Quello che è accaduto sul referendum anti-trivelle è stato un avvertimento che il leader Pd ha bene in mente: nel senso che c’è una larga fetta di italiani che si è già mobilitata contro di lui e che è ancora pronta a farlo con il “no”. Quello che serve al premier è riuscire a mobilitarne altrettanti - più uno - per vincere la sua scommessa.

Ed è sulle pensioni che prova a riprendersi l’attenzione di un elettorato più portato a partecipare e – soprattutto – quel tavolo di riforma diventa un canale per ristabilire un clima di dialogo con i sindacati. È chiaro che qui non si vogliono dare letture forzate o piegate solo sulla scadenza referendaria ma, come sanno tutti i partiti – di destra e sinistra – la materia previdenziale è altamente sensibile sotto il profilo elettorale. E dunque va maneggiata con una cura che non può prescindere dai suoi riflessi politici. Inutile ricordare come saltò il Governo Berlusconi su una riforma che la Lega non volle fare o di come il primo atto del Governo Prodi 2006 fu di abolire lo scalone previdenziale di Maroni su cui il centro-sinistra aveva fatto campagna elettorale. Da sempre le misure pensionistiche hanno un valore in sé ma hanno anche effetti “collaterali” negativi e positivi nelle urne.

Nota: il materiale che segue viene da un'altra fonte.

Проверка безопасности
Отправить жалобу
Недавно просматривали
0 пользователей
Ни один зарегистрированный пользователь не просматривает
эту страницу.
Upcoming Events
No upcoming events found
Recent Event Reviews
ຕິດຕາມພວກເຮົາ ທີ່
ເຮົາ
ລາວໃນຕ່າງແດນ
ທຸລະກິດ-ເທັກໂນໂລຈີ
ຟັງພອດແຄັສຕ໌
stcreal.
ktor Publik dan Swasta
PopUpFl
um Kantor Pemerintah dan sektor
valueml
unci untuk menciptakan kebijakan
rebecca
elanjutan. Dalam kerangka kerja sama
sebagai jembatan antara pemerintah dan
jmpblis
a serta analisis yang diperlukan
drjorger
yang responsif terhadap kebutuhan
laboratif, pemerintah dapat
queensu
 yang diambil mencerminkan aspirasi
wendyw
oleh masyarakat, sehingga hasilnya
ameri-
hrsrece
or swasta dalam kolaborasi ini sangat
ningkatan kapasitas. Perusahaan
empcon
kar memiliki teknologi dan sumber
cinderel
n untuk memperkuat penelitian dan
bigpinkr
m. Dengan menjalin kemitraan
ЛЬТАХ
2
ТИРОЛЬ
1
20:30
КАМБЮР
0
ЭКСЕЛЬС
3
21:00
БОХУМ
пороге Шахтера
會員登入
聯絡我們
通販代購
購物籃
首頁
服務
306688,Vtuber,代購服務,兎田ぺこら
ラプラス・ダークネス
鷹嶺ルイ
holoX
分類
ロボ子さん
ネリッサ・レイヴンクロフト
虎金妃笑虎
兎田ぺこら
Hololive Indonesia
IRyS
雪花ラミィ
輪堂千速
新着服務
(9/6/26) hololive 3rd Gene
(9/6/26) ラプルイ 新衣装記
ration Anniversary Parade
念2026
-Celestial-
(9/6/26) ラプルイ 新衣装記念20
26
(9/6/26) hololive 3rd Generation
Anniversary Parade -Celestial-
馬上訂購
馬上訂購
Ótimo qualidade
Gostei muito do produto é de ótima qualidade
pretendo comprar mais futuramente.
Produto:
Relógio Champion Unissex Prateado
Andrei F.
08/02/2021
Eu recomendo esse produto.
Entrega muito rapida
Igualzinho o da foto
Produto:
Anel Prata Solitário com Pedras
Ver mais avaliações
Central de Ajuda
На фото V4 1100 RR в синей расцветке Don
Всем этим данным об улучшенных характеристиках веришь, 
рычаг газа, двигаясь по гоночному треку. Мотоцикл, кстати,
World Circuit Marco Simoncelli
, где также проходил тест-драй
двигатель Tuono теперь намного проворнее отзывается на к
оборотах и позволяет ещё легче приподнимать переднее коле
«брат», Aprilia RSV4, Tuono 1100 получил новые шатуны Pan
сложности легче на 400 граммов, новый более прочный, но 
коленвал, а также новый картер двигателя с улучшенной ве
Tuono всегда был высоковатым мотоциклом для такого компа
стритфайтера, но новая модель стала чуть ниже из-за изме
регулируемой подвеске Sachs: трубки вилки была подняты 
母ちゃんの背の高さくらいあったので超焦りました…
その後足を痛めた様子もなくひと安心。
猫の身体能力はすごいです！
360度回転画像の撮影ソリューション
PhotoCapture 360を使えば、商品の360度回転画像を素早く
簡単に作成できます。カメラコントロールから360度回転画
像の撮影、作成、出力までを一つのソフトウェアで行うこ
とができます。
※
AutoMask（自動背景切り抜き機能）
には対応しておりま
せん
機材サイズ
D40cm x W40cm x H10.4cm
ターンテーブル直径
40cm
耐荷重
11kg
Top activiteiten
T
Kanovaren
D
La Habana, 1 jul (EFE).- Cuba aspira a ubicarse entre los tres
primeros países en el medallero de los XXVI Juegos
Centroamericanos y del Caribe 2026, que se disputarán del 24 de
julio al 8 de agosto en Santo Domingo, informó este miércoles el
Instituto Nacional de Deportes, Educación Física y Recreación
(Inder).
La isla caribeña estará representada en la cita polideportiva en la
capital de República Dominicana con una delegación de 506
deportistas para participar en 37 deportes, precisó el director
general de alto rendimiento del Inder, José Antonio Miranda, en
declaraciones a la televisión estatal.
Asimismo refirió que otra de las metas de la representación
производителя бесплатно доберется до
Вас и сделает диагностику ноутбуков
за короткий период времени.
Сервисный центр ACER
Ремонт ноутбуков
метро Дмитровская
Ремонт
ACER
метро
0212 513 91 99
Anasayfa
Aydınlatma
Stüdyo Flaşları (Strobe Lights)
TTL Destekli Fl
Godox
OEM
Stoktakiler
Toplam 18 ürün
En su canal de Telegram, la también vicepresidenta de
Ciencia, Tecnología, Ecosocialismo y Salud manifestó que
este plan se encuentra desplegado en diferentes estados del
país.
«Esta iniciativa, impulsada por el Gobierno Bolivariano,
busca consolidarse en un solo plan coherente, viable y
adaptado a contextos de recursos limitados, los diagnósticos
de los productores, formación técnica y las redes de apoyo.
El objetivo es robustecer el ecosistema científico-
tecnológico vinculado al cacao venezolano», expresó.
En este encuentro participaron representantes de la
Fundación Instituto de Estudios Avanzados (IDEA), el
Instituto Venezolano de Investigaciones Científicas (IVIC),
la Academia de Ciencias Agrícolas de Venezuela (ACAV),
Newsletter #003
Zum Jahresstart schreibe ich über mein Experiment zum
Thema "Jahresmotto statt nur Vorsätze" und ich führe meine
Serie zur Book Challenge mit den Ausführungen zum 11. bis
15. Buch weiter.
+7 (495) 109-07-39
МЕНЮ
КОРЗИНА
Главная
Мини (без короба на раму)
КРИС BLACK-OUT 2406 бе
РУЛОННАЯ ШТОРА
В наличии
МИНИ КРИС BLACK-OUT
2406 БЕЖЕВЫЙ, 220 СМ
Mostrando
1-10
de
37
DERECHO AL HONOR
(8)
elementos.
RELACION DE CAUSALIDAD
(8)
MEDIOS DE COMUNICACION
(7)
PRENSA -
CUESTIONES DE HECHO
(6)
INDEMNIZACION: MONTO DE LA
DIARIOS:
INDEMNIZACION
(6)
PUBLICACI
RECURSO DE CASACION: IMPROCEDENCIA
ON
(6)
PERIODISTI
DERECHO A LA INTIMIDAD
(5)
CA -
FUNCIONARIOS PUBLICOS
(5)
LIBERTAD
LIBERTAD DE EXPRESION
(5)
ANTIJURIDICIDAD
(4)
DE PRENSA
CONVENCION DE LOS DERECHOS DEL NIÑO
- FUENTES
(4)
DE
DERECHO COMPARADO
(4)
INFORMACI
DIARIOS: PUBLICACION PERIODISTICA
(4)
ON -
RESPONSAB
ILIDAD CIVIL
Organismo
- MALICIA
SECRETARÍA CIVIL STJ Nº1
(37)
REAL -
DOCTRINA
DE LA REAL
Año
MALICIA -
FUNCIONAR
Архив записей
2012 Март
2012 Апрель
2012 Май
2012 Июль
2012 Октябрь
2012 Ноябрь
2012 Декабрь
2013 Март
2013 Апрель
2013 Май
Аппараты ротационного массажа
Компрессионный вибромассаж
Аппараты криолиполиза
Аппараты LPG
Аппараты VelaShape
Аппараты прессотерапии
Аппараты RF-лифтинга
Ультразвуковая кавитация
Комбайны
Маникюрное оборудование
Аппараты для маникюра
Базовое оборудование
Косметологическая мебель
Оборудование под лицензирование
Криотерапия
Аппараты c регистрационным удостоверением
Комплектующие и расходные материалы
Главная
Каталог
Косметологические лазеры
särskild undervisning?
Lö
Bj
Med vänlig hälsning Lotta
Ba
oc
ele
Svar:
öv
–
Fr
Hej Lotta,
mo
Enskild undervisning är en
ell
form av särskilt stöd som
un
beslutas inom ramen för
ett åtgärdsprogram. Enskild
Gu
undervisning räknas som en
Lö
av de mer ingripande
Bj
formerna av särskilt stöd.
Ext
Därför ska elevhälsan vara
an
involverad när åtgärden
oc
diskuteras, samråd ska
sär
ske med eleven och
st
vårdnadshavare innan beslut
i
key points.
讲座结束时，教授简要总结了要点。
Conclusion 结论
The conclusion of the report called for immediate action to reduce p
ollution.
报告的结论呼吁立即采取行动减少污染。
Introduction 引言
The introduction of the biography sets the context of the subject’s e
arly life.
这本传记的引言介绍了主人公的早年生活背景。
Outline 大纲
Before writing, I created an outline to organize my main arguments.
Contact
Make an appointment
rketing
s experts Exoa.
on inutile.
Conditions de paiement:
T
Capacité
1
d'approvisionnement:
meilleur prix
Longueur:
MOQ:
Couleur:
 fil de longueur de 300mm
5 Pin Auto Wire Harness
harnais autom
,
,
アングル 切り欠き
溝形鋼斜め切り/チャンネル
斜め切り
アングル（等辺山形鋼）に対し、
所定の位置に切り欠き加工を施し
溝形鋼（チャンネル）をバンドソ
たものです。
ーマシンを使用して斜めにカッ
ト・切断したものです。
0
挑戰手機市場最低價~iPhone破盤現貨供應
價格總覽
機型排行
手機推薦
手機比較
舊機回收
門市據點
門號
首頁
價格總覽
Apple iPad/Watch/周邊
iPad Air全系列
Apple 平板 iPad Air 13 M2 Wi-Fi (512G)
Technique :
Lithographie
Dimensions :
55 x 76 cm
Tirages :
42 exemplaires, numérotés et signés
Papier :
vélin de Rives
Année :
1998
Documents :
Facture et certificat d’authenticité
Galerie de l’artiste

Il negoziato che si è aperto ieri è – dunque - l’inizio di un lavoro di ricucitura con una fetta di ceto sociale e con i sindacati dopo uno strappo che era stato forte e a tratti brutale. Dall’abolizione della concertazione, al gelo che ne era seguito, ora si riprende una discussione che contribuisce a svelenire i rapporti con le confederazioni che sono – tra l’altro – molto radicate sui territori e hanno la maggior parte degli iscritti proprio tra le fasce più adulte e i pensionati. Insomma, se la disponibilità a modificare l’Italicum è il passaggio politico indispensabile per ricompattare il centro-sinistra, la previdenza diventa il tassello “sociale” della nuova fase dettata dal referendum costituzionale.